QUADRO FRAMMENTATO. Ipermercati in caduta libera, discount in grande spolvero dunque, anche se con un futuro ancora tutto da costruire. E i primi attori del mercato? In Italia le principali insegne – Coop, Conad, Selex ed Esselunga in ordine di ranking – hanno una quota di mercato complessiva che supera il 50%. Auchan e Carrefour, quinta e sesta della classifica, si aggirano insieme oltre il 15%. «Il mondo italiano della distribuzione organizzata è un unicum a livello europeo, perché da noi convivono filosofie differenti di business. L’Italia è caratterizzata dalla compresenza di tutte le principali formule distributive, dai minimercati ai discount fino ai super. Come detto, in Germania e Austria sono invece molto radicati appunto i discount, in Francia gli ipermercati, mentre in Gran Bretagna a farla da padrone sono i supermercati e i superstore. Un altro tratto che caratterizza il panorama distributivo nazionale è la sua estrema frammentazione, che rispecchia in fondo un tessuto produttivo fatto in larga prevalenza da tantissime piccole imprese: negli altri Paesi europei le prime tre catene coprono tra il 70 e l’80% del mercato, da noi non arrivano al 35%», spiega ancora il professor Castaldo della Bocconi.

A parte il caso Esselunga, di proprietà di Bernardo Caprotti, le altre catene fondano la loro forza su un’altra tipicità italiana: la cosiddetta distribuzione associata, presente anche all’estero ma non con la stessa incidenza sul mercato. Conad e Selex (di cui A&O è uno dei marchi principali e conosciuti) sono catene costituite da più soggetti che decidono di associarsi tra di loro, utilizzando un marchio comune e condividendo le decisioni strategiche. La formula della Coop è invece la cooperativa di cui sono soci gli stessi consumatori. Coniugare forze imprenditoriali radicate a livello locale e la capacità di ragionare come un brand nazionale è l’arma in più a vantaggio della distribuzione associata, strategia vincente se ben applicata. Che presto, però, potrebbe non essere più sufficiente, se non sarà abbinata a progetti di digitalizzazione e ad una sempre più marcata specializzazione dell’offerta. E, in effetti, qualcosa si sta muovendo.

Alcuni record
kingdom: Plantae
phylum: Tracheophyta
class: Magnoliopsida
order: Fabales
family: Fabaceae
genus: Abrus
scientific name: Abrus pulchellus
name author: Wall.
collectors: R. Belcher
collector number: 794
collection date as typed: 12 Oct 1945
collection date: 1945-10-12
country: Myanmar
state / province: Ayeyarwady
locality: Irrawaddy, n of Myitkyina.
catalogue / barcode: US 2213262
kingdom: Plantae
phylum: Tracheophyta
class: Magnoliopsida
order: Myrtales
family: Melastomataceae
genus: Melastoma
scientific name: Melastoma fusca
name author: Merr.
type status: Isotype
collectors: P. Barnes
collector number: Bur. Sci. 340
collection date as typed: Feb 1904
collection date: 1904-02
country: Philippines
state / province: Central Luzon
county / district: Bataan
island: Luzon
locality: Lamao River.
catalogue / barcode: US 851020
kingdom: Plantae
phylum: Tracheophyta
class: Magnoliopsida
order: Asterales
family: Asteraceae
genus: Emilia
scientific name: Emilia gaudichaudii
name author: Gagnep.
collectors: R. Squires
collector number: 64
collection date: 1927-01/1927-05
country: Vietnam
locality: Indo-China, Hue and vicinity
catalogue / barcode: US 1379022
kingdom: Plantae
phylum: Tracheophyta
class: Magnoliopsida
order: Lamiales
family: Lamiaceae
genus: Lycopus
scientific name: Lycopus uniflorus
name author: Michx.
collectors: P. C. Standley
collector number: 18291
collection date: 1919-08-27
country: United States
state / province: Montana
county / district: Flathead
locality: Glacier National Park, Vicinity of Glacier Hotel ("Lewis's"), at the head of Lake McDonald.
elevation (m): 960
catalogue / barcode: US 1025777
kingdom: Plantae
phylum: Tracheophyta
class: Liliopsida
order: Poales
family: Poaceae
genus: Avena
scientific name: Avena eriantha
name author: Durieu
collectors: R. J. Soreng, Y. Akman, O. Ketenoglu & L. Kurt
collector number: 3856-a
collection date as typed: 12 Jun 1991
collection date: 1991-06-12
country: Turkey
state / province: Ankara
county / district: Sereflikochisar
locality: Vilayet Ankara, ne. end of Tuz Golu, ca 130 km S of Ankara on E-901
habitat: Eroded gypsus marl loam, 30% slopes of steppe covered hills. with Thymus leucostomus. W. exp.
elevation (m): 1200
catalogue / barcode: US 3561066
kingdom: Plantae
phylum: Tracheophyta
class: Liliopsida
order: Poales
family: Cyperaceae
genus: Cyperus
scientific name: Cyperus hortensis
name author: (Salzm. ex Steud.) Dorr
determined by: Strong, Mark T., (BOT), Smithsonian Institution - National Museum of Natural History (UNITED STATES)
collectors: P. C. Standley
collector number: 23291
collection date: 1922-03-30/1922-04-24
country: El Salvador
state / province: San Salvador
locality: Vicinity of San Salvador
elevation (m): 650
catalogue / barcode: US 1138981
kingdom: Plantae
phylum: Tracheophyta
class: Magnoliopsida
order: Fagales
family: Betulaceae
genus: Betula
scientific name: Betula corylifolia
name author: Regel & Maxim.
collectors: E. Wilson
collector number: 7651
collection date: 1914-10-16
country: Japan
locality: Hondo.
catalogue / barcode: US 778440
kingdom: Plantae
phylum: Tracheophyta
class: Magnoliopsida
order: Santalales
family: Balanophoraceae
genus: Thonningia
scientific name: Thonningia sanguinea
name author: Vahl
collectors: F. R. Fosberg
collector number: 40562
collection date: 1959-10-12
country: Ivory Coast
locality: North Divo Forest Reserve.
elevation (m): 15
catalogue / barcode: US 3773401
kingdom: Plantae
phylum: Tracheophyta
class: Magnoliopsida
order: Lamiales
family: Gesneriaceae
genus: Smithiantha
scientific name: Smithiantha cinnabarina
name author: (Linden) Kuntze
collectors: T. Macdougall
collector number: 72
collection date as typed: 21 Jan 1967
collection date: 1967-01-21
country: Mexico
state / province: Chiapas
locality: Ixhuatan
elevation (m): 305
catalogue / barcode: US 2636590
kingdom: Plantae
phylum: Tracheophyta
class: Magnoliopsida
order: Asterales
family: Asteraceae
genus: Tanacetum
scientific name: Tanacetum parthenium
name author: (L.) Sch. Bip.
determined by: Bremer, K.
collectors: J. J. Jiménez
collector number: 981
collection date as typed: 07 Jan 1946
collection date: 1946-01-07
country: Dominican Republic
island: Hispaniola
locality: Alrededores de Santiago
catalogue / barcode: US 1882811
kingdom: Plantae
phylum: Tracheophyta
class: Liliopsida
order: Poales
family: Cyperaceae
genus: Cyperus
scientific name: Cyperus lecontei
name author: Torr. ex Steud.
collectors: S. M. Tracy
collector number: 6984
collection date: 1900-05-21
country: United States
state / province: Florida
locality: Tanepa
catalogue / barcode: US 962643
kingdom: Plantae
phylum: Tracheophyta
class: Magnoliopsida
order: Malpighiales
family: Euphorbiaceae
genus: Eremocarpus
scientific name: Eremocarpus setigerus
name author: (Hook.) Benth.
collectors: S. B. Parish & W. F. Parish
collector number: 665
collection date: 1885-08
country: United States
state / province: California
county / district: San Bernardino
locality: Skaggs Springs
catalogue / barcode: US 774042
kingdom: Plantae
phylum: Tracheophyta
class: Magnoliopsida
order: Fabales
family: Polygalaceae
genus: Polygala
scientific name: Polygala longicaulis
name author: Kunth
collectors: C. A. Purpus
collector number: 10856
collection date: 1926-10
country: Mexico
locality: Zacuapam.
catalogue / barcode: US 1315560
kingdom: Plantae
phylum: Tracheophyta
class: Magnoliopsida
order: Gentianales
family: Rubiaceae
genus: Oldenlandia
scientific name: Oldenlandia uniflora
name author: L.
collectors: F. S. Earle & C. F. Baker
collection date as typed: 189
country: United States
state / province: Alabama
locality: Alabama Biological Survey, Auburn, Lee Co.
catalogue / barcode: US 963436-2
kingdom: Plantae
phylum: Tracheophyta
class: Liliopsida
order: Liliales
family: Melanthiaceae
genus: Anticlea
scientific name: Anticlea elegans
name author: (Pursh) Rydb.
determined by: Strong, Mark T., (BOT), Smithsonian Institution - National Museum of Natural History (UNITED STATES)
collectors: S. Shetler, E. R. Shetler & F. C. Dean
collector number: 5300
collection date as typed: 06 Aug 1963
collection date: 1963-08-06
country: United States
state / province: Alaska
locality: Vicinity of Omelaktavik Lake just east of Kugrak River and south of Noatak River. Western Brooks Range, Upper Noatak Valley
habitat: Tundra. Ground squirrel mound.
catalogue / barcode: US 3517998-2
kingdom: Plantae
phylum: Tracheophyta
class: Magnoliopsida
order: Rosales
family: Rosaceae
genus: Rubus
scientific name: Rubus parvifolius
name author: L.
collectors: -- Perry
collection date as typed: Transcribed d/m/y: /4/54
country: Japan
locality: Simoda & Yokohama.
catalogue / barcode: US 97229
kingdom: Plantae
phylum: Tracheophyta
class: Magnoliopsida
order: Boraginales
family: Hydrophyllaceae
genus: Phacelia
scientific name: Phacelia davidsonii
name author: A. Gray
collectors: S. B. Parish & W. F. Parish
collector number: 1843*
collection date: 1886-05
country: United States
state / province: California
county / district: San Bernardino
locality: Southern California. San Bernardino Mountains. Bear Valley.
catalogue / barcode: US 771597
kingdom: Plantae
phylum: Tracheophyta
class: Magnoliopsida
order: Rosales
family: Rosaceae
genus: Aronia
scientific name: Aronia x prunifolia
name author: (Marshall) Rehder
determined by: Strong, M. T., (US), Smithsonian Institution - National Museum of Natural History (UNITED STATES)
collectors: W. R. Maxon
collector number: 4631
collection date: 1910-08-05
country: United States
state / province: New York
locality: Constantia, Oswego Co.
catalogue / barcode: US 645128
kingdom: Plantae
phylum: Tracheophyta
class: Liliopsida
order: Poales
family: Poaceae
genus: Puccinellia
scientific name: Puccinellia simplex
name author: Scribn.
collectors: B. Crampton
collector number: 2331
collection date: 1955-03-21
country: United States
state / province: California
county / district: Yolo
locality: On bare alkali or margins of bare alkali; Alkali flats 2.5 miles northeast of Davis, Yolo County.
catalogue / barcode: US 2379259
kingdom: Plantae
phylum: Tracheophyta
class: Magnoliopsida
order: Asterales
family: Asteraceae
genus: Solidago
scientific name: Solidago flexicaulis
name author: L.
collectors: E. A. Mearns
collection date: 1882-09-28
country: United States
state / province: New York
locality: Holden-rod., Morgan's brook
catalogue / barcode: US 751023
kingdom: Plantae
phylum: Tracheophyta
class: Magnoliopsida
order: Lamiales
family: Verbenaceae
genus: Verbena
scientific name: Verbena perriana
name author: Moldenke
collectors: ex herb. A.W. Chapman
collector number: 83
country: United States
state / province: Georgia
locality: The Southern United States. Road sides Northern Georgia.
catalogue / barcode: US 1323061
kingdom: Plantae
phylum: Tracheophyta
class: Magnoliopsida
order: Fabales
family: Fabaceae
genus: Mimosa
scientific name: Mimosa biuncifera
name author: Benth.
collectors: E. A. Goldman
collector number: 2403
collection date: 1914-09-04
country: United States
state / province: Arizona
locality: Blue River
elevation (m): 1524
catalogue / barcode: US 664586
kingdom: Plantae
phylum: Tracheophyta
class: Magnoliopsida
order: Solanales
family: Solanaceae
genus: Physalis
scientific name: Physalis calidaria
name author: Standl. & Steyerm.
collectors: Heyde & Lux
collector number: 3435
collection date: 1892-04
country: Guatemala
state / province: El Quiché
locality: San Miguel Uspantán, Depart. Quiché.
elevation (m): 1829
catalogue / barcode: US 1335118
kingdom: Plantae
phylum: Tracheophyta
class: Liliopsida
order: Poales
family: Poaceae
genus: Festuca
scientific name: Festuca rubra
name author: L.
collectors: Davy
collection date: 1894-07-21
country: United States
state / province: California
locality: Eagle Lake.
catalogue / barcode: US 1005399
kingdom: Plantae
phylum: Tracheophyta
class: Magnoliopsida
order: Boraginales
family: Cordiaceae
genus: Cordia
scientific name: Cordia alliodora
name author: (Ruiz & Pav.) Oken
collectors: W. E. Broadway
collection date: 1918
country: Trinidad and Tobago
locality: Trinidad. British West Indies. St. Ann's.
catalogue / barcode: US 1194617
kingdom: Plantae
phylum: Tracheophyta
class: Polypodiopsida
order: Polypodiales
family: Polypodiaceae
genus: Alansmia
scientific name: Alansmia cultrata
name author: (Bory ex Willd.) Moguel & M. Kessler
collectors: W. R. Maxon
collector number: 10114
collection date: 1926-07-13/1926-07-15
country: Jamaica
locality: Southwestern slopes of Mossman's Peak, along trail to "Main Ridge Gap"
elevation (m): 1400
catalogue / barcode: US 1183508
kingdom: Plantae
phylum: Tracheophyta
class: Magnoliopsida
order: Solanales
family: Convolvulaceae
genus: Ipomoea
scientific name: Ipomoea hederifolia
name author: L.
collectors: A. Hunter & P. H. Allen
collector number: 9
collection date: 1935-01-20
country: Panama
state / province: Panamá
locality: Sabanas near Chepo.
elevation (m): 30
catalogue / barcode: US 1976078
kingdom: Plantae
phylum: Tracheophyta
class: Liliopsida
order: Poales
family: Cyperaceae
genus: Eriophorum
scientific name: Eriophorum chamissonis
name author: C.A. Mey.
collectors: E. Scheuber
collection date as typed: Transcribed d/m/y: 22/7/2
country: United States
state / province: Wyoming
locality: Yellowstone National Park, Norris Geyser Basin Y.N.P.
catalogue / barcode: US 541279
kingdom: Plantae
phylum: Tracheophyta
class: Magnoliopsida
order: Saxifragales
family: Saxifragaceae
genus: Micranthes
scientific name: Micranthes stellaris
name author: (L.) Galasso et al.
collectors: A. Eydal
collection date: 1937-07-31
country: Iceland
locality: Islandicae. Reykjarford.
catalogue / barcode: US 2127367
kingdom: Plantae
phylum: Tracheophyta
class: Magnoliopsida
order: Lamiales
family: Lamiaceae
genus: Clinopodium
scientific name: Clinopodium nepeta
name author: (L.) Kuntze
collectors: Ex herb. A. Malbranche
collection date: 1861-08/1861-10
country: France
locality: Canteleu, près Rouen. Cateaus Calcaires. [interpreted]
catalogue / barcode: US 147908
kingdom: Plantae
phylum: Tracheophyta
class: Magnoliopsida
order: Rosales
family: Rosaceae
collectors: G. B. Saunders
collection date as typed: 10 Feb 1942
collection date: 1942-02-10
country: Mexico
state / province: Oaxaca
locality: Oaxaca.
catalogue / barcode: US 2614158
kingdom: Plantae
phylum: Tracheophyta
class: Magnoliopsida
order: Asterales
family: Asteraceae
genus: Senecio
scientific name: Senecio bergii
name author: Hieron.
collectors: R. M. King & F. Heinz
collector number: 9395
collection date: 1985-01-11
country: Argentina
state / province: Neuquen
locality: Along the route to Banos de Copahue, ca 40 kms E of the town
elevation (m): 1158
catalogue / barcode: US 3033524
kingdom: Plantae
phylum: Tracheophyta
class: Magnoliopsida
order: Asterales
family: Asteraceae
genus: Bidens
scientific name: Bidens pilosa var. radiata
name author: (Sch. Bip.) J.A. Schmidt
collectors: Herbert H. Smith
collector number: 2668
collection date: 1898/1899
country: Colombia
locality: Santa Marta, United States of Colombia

ELENCO DEI COMPITI -
A) Copia senza alcuna modifica i record dalla riga che contiene "genus: Physalis" alla riga che contiene "scientific name: Micranthes stellaris", comprese entrambe.
B) Scrivi il seguito del testo sulla grande distribuzione organizzata in Italia, cominciando dopo la sua ultima frase.
Il testo e i record provengono da fonti distinte.

RISPOSTE AI COMPITI -
A)
genus: Physalis
scientific name: Physalis calidaria
name author: Standl. & Steyerm.
collectors: Heyde & Lux
collector number: 3435
collection date: 1892-04
country: Guatemala
state / province: El Quiché
locality: San Miguel Uspantán, Depart. Quiché.
elevation (m): 1829
catalogue / barcode: US 1335118
kingdom: Plantae
phylum: Tracheophyta
class: Liliopsida
order: Poales
family: Poaceae
genus: Festuca
scientific name: Festuca rubra
name author: L.
collectors: Davy
collection date: 1894-07-21
country: United States
state / province: California
locality: Eagle Lake.
catalogue / barcode: US 1005399
kingdom: Plantae
phylum: Tracheophyta
class: Magnoliopsida
order: Boraginales
family: Cordiaceae
genus: Cordia
scientific name: Cordia alliodora
name author: (Ruiz & Pav.) Oken
collectors: W. E. Broadway
collection date: 1918
country: Trinidad and Tobago
locality: Trinidad. British West Indies. St. Ann's.
catalogue / barcode: US 1194617
kingdom: Plantae
phylum: Tracheophyta
class: Polypodiopsida
order: Polypodiales
family: Polypodiaceae
genus: Alansmia
scientific name: Alansmia cultrata
name author: (Bory ex Willd.) Moguel & M. Kessler
collectors: W. R. Maxon
collector number: 10114
collection date: 1926-07-13/1926-07-15
country: Jamaica
locality: Southwestern slopes of Mossman's Peak, along trail to "Main Ridge Gap"
elevation (m): 1400
catalogue / barcode: US 1183508
kingdom: Plantae
phylum: Tracheophyta
class: Magnoliopsida
order: Solanales
family: Convolvulaceae
genus: Ipomoea
scientific name: Ipomoea hederifolia
name author: L.
collectors: A. Hunter & P. H. Allen
collector number: 9
collection date: 1935-01-20
country: Panama
state / province: Panamá
locality: Sabanas near Chepo.
elevation (m): 30
catalogue / barcode: US 1976078
kingdom: Plantae
phylum: Tracheophyta
class: Liliopsida
order: Poales
family: Cyperaceae
genus: Eriophorum
scientific name: Eriophorum chamissonis
name author: C.A. Mey.
collectors: E. Scheuber
collection date as typed: Transcribed d/m/y: 22/7/2
country: United States
state / province: Wyoming
locality: Yellowstone National Park, Norris Geyser Basin Y.N.P.
catalogue / barcode: US 541279
kingdom: Plantae
phylum: Tracheophyta
class: Magnoliopsida
order: Saxifragales
family: Saxifragaceae
genus: Micranthes
scientific name: Micranthes stellaris

B)
IL CARRELLO DEL FUTURO. Il pick and pay, quel servizio che ti permette di scegliere i tuo acquisti da pc, smartphone e tablet, per poi andare a ritirare le borse della spesa evitando di perdere tempo tra le corsie e alla cassa, è stato attivato in Francia in 2 mila punti vendita. In Italia invece solo poche catene, tra cui quelle transalpine in prima fila, hanno iniziato a sperimentarlo. Carrefour ha lanciato, insieme alla start up Risparmio Super, il progetto Cliccaeritira in 120 punti vendita a Milano e Lombardia, Roma, Bologna e Firenze (presto sarà esteso in tutta Italia): si fa la spesa online e si pianifica il ritiro in negozio o la consegna a domicilio. Anche altre realtà, come Coop, hanno attivato un servizio analogo, ma non per i prodotti alimentari (il sistema ha già fatto proseliti nelle catene dell’elettronica di consumo, come ad esempio MediaWorld). Auchan ha invece deciso di puntare nel suo store di Rozzano, nella periferia di Milano, sulla formula del Chronodrive: una volta ordinata la spesa, la si passa a ritirare nel punto vendita dove viene caricata direttamente in macchina.

Nel nostro Paese, prima del pick and pay, ha preso piede l’ecommerce. Leader in questa tipologia di servizio è Esselunga «Si tratta di sono servizi destinati ad avere sempre più successo perché vanno incontro alle esigenze sia dei consumatori sia delle catene di vendita», sottolinea Sandro Castaldo, «agli operatori della distribuzione permettono in particolare di far lavorare la manodopera in ore in cui è in genere sottoutilizzata, oltre a rappresentare una fonte di guadagno aggiuntiva dal momento che il servizio ha un suo listino». «L’integrazione tra fisico e virtuale è l’arma vincente nelle mani delle catene distributive», aggiunge Romolo de Camillis. «Anzi, per essere precisi, uno degli strumenti che permetterà loro di salvarsi da un declino che ha iniziato a colpire gli ipermercati, ma che potrebbe presto toccare anche formati di dimensione minore, come i supermercati».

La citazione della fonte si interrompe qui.